* **PASSAGE SHOWN**
Cardiac hypertrophy is a process wherein an increase in mass occurs in response to augmented global or regional chamber work largely as a consequence of an increase in the size of terminally differentiated cardiomyocytes. It has been known for some time that stretch can lead to an increase in protein synthesis in cardiac muscle.1 The mechanism(s) by which this physical stimulus is converted to biochemical events that lead to a change in the cardiac phenotype is poorly understood.2 3
It has been shown that in neonatal cardiac myocytes mechanical deformation can activate a number of intracellular second messengers and in particular the inositol phosphate–PKC (phospholipase C) pathway.4 5 6 Cardiac myocytes and fibroblasts possess G protein–coupled AT1 receptors for Ang II that activate multiple intracellular signaling pathways. After binding of Ang II to its specific receptor, the signal is transduced by a specific heterotrimeric G protein (Gq), which undergoes dissociation to the GTP-bound Gαq subunit. Gαq subsequently activates the effector enzyme phosphoinositide-specific phospholipase Cβ, which is bound to the cytoplasmic face of the plasma membrane and hydrolyzes the plasma membrane lipid, phosphatidyl inositol 4,5-bisphosphate. This process generates two biologically active intracellular messengers, DAG and IP3. DAG activates phospholipid-dependent PKC, a potent mediator of transcriptional regulation and hypertrophy in a variety of cell types, and IP3, which in part maintains cellular Ca2+ homeostasis by releasing Ca2+ from endoplasmic reticulum stores. Although the cardiomyocyte sarcoplasmic reticulum contains IP3 receptors, the role of this polyphosphate in cardiac excitation-contraction coupling is uncertain.
PKC isoenzyme expression has been characterized in cardiomyocytes,7 8 9 vascular smooth muscle,10 11 endothelium,12 and platelets.13 Presently, 11 isoenzymes of PKC have been identified, and their cDNAs have been cloned from different tissues and cell lines. The isoenzymes are classified into three subfamilies: conventional PKCs (α, β1/β2, and γ, Ca2+ dependent), novel PKCs (δ, ε, η, and θ, Ca2+ independent), and atypical PKCs (ζ, λ/ι, and μ, which do not bind or respond to phorbol esters). Recent observations suggest that PKC may participate in neonatal myocyte growth in response to mechanical stretch, which stimulates cells to hypertrophy.4
The tumor-promoting drug PMA can replace DAG as an activator of conventional and novel PKC isozymes and has been used to evaluate the role of PKC isozymes in cell functions.14 Activation of PKC isozymes by PMA or hormones that activate DAG causes translocation of PKC from the cytosol to a particulate cell fraction, where the kinase regulates the activity of a number of proteins by phosphorylation. It has been shown that phosphorylation of substrates by PKC modulates Ca2+ and other ion levels, produces inotropic and chronotropic effects, alters gene expression, and induces secretion of cardiac growth factors and hypertrophy.9
Whether and to what extent mechanical deformation activates the phospholipase C pathway in the adult LV is unknown. We designed the present study to test the hypothesis that pathophysiological levels of mechanical stretch of the adult guinea pig LV can activate this ubiquitous bifurcated cell signaling pathway by an Ang II–dependent mechanism.

* **MATERIAL PROVIDED**
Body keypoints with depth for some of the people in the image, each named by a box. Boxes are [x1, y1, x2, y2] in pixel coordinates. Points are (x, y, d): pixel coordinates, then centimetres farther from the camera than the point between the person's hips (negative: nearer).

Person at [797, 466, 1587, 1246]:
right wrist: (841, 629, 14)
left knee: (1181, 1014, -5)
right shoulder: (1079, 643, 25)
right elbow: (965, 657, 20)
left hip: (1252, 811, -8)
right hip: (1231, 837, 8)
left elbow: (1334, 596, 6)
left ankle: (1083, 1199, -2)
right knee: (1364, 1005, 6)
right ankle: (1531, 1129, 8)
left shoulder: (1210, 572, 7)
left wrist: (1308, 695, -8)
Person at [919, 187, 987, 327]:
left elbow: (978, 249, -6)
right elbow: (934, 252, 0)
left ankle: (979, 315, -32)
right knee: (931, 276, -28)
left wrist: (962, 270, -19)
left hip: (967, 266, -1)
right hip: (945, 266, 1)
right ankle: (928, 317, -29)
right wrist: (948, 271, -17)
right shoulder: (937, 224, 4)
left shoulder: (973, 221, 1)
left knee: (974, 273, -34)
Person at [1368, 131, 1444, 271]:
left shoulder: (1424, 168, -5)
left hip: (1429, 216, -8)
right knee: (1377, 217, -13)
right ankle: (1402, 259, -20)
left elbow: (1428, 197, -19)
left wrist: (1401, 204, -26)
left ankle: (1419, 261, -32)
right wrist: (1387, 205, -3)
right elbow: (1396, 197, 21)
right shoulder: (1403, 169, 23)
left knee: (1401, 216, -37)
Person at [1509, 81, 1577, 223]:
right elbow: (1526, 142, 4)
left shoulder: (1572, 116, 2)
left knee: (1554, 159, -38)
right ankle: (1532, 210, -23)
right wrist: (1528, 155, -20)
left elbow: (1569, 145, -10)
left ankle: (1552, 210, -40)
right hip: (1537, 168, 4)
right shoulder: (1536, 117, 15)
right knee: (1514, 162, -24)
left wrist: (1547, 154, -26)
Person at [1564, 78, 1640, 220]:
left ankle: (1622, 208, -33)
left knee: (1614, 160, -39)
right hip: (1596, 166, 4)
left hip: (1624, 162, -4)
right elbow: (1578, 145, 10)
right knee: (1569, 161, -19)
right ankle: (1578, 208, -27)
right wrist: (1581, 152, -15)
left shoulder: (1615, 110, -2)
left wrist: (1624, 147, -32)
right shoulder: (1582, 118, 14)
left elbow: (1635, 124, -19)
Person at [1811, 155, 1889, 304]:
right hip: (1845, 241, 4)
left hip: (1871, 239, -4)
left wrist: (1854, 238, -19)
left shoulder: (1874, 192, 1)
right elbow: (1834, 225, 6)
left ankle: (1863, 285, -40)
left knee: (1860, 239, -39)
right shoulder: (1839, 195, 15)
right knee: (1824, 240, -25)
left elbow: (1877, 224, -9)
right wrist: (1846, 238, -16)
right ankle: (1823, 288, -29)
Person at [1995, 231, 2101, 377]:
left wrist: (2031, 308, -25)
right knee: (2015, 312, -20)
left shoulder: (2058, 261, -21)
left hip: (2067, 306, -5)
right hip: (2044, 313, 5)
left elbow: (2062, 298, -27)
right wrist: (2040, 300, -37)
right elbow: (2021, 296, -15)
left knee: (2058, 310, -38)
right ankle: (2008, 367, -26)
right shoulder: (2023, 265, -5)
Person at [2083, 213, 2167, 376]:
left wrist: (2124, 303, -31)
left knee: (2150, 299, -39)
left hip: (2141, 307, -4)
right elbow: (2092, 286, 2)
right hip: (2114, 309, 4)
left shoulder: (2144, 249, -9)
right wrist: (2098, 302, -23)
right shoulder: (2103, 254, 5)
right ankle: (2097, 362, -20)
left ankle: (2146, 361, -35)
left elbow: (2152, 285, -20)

* **TASK DIRECTIONS**
Why can PMA be used to study the role of PKC isozymes in cell functions, according to the passage on cardiac hypertrophy? Answer in one to three sentences.

* **SOLVED EXERCISE**
PMA, a tumor-promoting drug, can replace DAG as an activator of conventional and novel PKC isozymes. Like hormones that activate DAG, it causes PKC to move from the cytosol to a particulate cell fraction, where the kinase phosphorylates and regulates a number of proteins.